I don't know what to do with this because I can not stay silent.  I've prayed about what God wants me to do in this.  I've asked Him to send me to help, but none of those doors have opened.  I believe He wants me where I am.  But what do I do HERE?  Can I do anything to get people to want this to be different with me?

Thursday, January 3, 2013

Adoption Update

That's kind of misleading because there is nothing to update.

We received word a few weeks ago that our dossier is still sitting in IBESR.  It will be 4 months on the 14th.  We were also told that when it leaves IBESR and goes to the President's desk, we should anticipate waiting 6 months for his signature before we will exit IBESR.  And we should anticipate at least a year more of the "process" after our dossier exists IBESR.  We're hoping we won't be any longer than 21 months from now, but I'm getting worried about that timeline.

Things feel fuzzy.  And kind of like I'm in a river.  There are times when the adoption doesn't cross my mind a whole lot.  There are times it doesn't feel real at all.  And then there are times when it simply aches.  It all seems to go in waves.

It has amazed me how much our kiddos have encouraged my heart through the process.  The girls tell everyone and their mothers about Little Guy, especially Girly Girl, who is sure Little Guy is going to get here exactly when her teacher is due with her baby.  :)  Mr. Man doesn't really say anything about him.  To him, Little Guy is just a little boy in an orphanage in a third world country.  It's not personal.  But today I got a text from a mom of one of his friends who asked if we were adopting because her son told her Mr. Man had told him.  Such a blessing that was to hear.  And she was so encouraging.  At this point just having someone mention it helps.

So, we keep waiting and I keep looking forward to the 14th of every month.  The 14th is a landmark to me - each and every month.  It signifies the anniversary of when we received our referral and the anniversary of when we entered IBESR.   Every time we get to the 14th of a month I am grateful.  We're almost to 4 months in to IBESR.  Hopefully less than 1/3 of the way through this part of the process.

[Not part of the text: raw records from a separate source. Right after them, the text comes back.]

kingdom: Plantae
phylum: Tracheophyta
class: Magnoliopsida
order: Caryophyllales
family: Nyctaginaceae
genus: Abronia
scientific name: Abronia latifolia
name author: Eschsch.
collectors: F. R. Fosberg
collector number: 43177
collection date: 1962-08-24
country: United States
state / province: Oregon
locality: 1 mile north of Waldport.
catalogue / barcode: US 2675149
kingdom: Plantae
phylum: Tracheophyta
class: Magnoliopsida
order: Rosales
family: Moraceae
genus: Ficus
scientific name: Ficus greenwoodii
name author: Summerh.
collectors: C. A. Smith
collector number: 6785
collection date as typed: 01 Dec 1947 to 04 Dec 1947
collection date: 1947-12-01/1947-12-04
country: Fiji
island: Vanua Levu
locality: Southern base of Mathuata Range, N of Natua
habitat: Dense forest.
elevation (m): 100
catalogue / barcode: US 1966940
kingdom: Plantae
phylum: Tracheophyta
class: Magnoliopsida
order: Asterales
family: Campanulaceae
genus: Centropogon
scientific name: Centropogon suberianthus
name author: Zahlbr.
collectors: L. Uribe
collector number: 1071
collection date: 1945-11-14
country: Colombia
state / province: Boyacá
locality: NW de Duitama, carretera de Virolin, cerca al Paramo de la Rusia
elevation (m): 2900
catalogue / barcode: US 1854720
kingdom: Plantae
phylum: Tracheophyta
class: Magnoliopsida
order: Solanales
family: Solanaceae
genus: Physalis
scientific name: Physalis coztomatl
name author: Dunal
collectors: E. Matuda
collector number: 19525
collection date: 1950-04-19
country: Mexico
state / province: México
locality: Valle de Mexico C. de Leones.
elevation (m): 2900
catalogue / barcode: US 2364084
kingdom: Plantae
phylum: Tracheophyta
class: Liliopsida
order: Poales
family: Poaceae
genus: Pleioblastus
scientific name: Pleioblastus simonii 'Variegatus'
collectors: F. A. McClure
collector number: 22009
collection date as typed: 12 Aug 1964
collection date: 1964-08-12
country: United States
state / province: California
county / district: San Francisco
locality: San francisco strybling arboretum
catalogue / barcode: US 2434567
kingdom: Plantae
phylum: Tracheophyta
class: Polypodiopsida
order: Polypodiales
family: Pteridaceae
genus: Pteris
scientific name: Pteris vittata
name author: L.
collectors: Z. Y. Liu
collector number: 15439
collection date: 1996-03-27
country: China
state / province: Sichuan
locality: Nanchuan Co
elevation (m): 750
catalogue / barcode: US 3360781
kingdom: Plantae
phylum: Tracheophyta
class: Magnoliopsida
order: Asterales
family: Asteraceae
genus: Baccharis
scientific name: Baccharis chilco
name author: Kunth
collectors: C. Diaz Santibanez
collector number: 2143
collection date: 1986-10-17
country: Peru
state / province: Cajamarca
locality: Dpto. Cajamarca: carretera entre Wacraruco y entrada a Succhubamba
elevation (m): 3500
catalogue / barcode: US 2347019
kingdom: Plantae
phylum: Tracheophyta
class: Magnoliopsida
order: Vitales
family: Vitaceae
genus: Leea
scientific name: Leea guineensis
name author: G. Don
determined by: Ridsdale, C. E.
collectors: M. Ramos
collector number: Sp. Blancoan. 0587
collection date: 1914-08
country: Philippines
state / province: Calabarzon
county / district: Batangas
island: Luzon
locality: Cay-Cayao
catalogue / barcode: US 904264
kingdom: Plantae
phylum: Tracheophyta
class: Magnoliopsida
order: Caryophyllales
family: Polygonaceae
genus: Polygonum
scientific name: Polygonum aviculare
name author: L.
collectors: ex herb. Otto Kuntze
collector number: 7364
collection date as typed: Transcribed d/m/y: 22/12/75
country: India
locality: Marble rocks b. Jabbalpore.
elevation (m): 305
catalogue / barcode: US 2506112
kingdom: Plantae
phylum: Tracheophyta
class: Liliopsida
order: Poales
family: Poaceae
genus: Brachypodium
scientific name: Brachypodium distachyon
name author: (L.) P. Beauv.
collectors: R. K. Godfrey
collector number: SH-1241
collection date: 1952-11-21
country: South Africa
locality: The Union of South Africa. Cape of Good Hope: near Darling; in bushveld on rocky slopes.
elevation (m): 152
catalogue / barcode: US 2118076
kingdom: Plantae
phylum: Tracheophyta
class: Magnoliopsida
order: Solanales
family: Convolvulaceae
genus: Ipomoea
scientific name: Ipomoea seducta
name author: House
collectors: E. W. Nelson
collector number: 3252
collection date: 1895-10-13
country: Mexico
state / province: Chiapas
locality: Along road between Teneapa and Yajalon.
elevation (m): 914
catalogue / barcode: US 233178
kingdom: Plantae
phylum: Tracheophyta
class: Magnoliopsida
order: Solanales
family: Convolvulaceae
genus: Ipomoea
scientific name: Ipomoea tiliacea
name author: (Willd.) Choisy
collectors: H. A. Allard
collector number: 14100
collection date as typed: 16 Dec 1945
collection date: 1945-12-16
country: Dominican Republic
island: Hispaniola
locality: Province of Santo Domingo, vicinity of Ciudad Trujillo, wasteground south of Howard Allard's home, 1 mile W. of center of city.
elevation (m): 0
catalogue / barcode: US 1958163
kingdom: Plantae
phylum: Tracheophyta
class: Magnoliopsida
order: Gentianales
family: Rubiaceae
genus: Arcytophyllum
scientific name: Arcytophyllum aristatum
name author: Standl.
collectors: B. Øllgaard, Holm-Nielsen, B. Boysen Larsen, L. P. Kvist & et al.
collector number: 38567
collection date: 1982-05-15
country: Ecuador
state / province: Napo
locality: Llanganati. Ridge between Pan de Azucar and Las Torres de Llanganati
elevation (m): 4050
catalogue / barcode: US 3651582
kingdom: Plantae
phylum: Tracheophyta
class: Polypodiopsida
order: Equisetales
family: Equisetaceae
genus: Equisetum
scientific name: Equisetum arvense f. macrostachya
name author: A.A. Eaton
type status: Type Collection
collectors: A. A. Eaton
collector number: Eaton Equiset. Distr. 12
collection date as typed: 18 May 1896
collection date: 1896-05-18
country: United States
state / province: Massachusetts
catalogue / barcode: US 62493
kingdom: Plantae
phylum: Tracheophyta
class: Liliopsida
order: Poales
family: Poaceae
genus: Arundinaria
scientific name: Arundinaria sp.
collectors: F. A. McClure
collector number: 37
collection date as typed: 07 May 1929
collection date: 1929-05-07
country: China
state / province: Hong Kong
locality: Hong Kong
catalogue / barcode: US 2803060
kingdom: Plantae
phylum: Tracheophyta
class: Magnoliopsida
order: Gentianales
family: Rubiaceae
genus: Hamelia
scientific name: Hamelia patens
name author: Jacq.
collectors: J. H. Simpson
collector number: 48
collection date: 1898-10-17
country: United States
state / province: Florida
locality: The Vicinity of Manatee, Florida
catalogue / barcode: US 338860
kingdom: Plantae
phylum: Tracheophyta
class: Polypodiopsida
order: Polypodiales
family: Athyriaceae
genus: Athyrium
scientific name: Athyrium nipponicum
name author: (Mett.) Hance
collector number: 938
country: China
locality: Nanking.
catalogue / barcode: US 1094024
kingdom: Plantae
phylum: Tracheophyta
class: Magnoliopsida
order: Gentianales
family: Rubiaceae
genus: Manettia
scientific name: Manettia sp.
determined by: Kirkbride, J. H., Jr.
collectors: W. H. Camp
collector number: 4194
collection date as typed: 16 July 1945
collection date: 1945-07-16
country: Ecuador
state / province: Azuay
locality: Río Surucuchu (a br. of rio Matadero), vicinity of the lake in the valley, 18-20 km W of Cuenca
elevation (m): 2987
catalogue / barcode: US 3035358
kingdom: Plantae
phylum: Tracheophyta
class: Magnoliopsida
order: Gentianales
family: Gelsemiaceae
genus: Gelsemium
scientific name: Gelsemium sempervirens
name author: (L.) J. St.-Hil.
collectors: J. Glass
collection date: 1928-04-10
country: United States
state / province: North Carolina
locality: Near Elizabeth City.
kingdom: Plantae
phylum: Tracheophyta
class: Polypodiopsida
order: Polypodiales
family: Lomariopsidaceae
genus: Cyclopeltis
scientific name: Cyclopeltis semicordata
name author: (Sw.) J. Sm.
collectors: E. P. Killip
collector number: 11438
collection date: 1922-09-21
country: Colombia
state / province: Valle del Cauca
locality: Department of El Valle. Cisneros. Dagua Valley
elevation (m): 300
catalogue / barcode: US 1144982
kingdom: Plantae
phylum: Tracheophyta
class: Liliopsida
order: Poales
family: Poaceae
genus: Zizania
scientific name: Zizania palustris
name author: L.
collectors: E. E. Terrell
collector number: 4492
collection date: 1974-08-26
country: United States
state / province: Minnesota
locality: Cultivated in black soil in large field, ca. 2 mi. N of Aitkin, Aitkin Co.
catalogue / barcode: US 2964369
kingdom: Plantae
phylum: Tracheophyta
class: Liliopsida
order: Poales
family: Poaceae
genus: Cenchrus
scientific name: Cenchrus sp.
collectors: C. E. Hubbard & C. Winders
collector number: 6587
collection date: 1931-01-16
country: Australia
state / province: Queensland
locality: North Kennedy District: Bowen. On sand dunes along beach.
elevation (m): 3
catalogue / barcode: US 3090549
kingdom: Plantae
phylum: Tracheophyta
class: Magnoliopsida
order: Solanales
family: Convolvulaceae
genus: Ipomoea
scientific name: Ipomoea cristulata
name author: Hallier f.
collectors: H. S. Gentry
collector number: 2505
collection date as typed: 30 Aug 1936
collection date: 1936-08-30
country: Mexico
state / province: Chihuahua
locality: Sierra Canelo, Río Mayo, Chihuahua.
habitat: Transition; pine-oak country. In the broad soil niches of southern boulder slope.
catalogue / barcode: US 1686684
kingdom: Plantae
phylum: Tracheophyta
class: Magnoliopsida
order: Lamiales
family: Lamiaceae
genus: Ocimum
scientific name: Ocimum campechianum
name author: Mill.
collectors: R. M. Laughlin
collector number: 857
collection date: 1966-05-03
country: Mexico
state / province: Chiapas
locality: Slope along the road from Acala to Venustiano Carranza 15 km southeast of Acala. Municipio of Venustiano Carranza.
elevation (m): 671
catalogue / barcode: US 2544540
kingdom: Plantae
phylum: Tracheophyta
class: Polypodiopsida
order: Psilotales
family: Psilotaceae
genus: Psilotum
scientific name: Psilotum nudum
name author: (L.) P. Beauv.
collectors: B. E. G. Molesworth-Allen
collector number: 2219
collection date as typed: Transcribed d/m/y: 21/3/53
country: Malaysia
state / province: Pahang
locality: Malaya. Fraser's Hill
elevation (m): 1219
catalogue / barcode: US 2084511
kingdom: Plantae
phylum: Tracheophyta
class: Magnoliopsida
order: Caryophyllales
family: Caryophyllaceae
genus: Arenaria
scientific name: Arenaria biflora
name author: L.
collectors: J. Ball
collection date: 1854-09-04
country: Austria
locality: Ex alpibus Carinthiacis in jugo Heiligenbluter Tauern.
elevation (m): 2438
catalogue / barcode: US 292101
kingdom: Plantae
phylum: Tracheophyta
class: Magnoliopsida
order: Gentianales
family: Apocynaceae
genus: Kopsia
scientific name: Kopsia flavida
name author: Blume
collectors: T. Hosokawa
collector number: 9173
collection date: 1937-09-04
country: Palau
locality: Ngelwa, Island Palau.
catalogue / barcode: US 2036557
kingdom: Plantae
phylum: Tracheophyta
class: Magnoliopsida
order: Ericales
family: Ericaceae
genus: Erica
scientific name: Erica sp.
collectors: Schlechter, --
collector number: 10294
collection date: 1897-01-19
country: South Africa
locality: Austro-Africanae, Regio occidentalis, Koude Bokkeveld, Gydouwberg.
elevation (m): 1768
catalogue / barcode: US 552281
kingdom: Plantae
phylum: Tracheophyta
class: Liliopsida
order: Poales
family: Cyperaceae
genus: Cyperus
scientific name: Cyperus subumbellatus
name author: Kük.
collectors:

Please keep your prayers up for us and our Little Guy.  We appreciate them!

Wednesday, January 2, 2013

Save One with Every Run

Purpose has been a driving force in my life since the time I was 10.  I remember turning 10, thinking I was old, and wondering what in the world I was here for.  (Yes, I'm a little bit dramatic.)

Since that time I've been looking for purpose in my life.

Over the summer I participated in a fun run and I thought I was to die on the course.  No joke.  Turns out 97 degrees, high humidity and one non-hydrating cup of caffeinated tea before hand, along with no prior history of running do not make a good combination.

After that run, that is now an annual commitment, I made a resolution.  I decided that I was not going to suck that bad at running it next year!  I started to do the couch to 5K program and after 27 runs I started to almost enjoy running. 


But, while making a resolution "not to suck" might be a good reason to run for a time, I've been looking for purpose in it.  I wanted a purpose every time I ran, not just during an occasional race. 

My first (and only run to date) was a 5K benefiting International Justice Mission.  The purpose of the run was to raise money while running for women and girls who can't because they are trapped in slavery and prostitution.  After the run I kept thinking about those girls trapped in bondage and I started praying for them. 

I decided that every time I ran I was going to pray for one girl to be set free from bondage.  I don't know what God will do with that prayer, but I'm going to pray it anyway.  Nothing may happen, except that I'll work off some Reese's cups.  But then again, maybe He'll multiply my prayers.  Woudn't that be amazing? 

My goal is to run 100 times this year.  That's 100 girls if He answers it that way!  And I have to say, it is a lot more motivating to run now that I feel like there is something to gain with each and every run. 

I'm going to keep track on the side bar of how many runs I do in 2013. 

Want to join me?  Let me know if you're interested.  I'd love to know I have some company!